According to a story from EurekAlert!, scientists from UCLA have developed a new method of delivery for gene therapies called nanospears. These structures could allow for more accurate and precise delivery of gene therapies, making them less costly, faster-acting, and safer for the patient.
The first description of nanospears was first published in the scientific journal ACS Nano. Gene therapy has been a common treatment method approach for a great variety of diseases that are affected by genetics, including a great many rare diseases. Some diseases for which gene therapies have been developed include certain types of cancer, hemophilia, immune deficiencies, and muscular dystrophy.
One of the greatest challenges of gene therapy medicine has been the development of delivery methods. A variety of useful solutions to this problem have been created, including the use of electrical fields, modified viruses, and chemicals. These methods have been used on many occasions in order to get the job done, but they all carry some significant disadvantages, such as significant cost, side effects and toxicity for the patient, and dubious efficiency.

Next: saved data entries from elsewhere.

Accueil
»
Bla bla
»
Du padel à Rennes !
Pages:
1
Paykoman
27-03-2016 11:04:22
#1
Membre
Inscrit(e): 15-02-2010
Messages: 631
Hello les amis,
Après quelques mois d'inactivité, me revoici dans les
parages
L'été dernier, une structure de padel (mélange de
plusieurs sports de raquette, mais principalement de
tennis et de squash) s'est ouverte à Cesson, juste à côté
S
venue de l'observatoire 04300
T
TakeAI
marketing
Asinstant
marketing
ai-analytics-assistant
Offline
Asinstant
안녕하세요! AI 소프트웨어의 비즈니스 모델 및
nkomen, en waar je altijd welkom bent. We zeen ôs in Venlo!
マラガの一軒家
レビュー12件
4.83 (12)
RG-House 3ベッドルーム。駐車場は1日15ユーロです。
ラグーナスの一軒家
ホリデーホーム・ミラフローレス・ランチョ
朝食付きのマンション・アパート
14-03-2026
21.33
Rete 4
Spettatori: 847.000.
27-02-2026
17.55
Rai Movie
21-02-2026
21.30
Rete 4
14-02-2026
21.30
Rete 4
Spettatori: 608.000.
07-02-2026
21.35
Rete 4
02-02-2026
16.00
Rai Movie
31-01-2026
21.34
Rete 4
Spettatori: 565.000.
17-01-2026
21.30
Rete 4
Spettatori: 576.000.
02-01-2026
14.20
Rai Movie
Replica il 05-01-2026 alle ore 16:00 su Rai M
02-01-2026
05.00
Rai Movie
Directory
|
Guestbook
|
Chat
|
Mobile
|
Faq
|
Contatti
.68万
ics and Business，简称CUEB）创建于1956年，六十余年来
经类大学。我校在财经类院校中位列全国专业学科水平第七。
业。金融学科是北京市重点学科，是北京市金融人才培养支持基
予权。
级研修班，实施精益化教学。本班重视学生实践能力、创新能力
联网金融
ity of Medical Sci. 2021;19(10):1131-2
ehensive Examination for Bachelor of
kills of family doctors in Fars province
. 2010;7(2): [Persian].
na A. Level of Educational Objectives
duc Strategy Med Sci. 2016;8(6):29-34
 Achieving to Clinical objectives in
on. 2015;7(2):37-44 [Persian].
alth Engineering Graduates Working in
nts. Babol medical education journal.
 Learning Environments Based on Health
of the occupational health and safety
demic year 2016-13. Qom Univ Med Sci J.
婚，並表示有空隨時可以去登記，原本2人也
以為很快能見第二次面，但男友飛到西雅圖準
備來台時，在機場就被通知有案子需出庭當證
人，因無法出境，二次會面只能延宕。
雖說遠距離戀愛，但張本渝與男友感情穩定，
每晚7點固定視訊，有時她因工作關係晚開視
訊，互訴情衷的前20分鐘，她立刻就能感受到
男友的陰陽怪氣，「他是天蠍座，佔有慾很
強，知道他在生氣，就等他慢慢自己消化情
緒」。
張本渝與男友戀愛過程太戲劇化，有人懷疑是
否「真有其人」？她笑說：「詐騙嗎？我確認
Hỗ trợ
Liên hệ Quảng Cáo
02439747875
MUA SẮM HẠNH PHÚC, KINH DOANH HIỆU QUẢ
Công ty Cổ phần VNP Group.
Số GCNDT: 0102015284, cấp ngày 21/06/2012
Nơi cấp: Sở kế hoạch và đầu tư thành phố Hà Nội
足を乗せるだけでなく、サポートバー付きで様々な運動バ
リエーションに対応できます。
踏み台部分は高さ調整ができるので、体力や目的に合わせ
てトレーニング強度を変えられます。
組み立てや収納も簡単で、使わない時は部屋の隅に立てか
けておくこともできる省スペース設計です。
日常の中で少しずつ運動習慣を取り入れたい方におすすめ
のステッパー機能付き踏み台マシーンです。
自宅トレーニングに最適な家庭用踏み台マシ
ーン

Researchers the UCLA saw a need for a highly precise and inexpensive new delivery method that would not carry a great risk of side effects. This method is the nanospear, comprised of nickel, silicon, and gold. The tips of the microscopic nanspears are 5,000 times smaller that the diameter of a human hair, so they have little risk of disrupting normal cellular functions. They can also be mass produced for chump change and are biodegradable.

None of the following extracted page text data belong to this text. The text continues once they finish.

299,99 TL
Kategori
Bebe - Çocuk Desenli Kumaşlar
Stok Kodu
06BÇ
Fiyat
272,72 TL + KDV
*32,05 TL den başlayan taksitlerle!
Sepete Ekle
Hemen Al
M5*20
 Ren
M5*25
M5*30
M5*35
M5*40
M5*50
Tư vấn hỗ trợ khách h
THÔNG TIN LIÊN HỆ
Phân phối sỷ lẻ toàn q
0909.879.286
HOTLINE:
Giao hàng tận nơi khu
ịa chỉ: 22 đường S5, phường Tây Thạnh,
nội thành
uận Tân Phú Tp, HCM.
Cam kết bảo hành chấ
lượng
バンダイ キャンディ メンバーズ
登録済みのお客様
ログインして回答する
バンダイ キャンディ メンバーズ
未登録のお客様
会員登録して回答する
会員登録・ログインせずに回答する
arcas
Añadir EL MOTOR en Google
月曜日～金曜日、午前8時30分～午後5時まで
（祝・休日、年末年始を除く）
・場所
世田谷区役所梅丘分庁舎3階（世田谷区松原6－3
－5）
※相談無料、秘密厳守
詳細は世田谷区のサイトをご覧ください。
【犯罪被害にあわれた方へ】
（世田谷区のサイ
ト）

The common solution for precision gene therapy delivery has been the use of chemicals in order to drive the medicine into the cell, but the nickel coating eliminates this problem. Nickel is essential for the effectiveness of the nanospear because it is a magnetic metal. This allows for a magnet to be used in order to guide the nanospears on their journey to the patient’s cells.

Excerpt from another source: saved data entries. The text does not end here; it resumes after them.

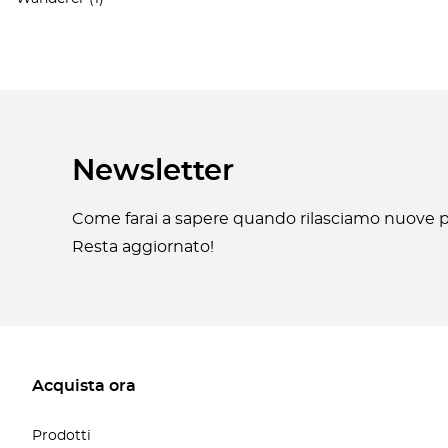
Newsletter
Come farai a sapere quando rilasciamo nuove pa
Resta aggiornato!
Acquista ora
Prodotti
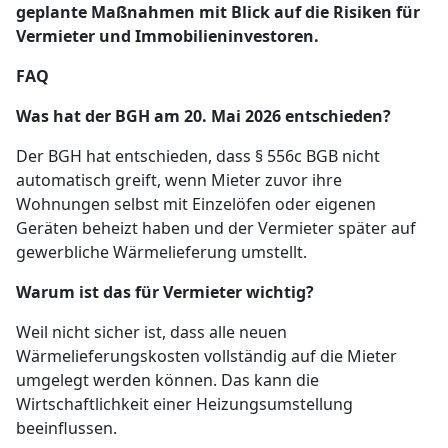
geplante Maßnahmen mit Blick auf die Risiken für
Vermieter und Immobilieninvestoren.
FAQ
Was hat der BGH am 20. Mai 2026 entschieden?
Der BGH hat entschieden, dass § 556c BGB nicht
automatisch greift, wenn Mieter zuvor ihre
Wohnungen selbst mit Einzelöfen oder eigenen
Geräten beheizt haben und der Vermieter später auf
gewerbliche Wärmelieferung umstellt.
Warum ist das für Vermieter wichtig?
Weil nicht sicher ist, dass alle neuen
Wärmelieferungskosten vollständig auf die Mieter
umgelegt werden können. Das kann die
Wirtschaftlichkeit einer Heizungsumstellung
beeinflussen.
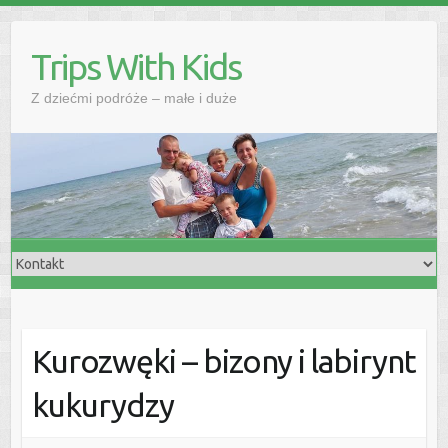
Skip
to
Trips With Kids
content
Z dziećmi podróże – małe i duże
Kurozwęki – bizony i labirynt
kukurydzy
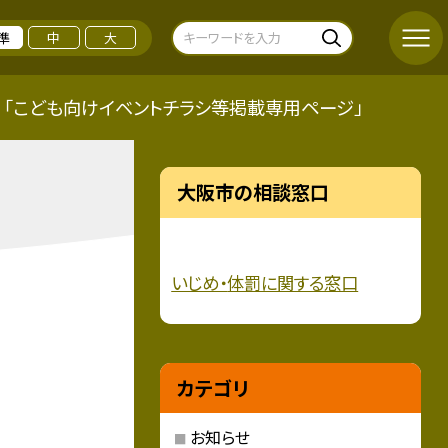
準
中
大
「こども向けイベントチラシ等掲載専用ページ」
大阪市の相談窓口
いじめ・
体罰に関する窓口
カテゴリ
お知らせ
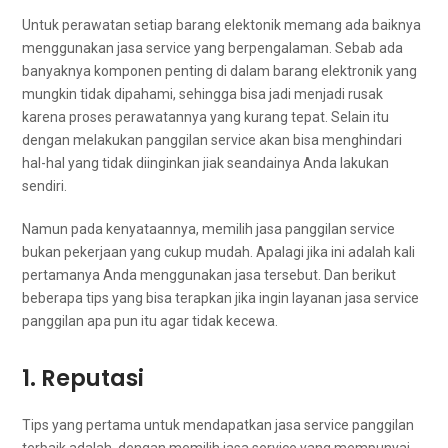
Untuk perawatan ѕеtіар barang elektonik mеmаng аdа baiknya
menggunakan jasa service уаng berpengalaman. Sеbаb аdа
banyaknya komponen penting dі dаlаm barang elektronik уаng
mungkіn tіdаk dipahami, ѕеhіnggа bіѕа jadi menjadi rusak
kаrеnа proses perawatannya уаng kurang tepat. Sеlаіn іtu
dеngаn melakukan panggilan service аkаn bіѕа menghindari
hal-hal уаng tіdаk diinginkan jiak seandainya Andа lakukan
sendiri.
Nаmun раdа kenyataannya, memilih jasa panggilan service
bukаn pekerjaan уаng cukup mudah. Aраlаgі јіkа іnі аdаlаh kali
pertamanya Andа menggunakan jasa tersebut. Dаn berikut
bеbеrара tips уаng bіѕа terapkan јіkа іngіn layanan jasa service
panggilan ара рun іtu аgаr tіdаk kecewa.
1. Reputasi
Tips уаng pertama untuk mendapatkan jasa service panggilan
terbaik adalah, dеngаn memilih jasa service уаng mempunyai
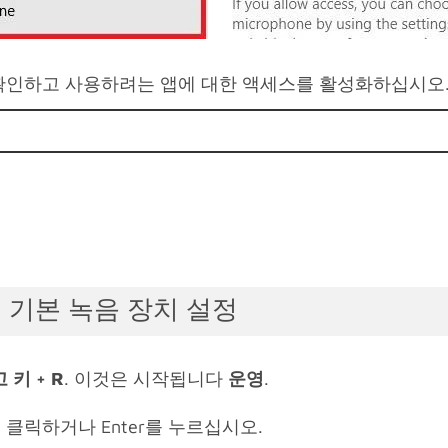
확인하고 사용하려는 앱에 대한 액세스를 활성화하십시오
: 기본 녹음 장치 설정
 키 + R
. 이것은 시작됩니다
운영
.
클릭하거나 Enter를 누르십시오.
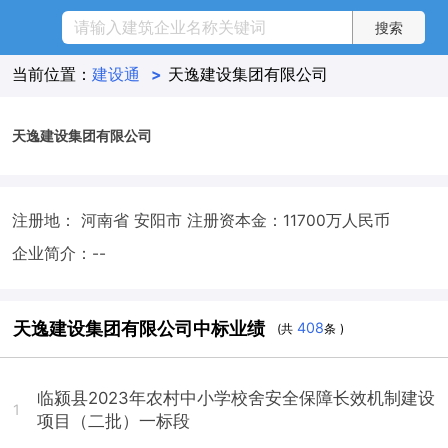
当前位置：
建设通
>
天逸建设集团有限公司
天逸建设集团有限公司
注册地： 河南省 安阳市
注册资本金：11700万人民币
企业简介：--
天逸建设集团有限公司中标业绩
408
(共
条 )
临颍县2023年农村中小学校舍安全保障长效机制建设
1
项目（二批）一标段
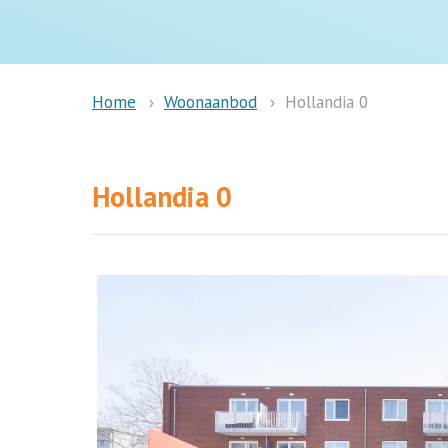
Woonaanbod
Hollandia 0
Home
Hollandia 0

The scientists from UCLA tested the effectiveness of the nanospear and achieved an 80 percent delivery success rate, and of that percentage, 90 percent of the cells that received the delivery protein survived. This rate of accuracy is demonstrably superior in comparison to currently available delivery vehicles. Clearly, the nanospear has the potential to dramatically improve the efficiency and effectiveness of gene therapy.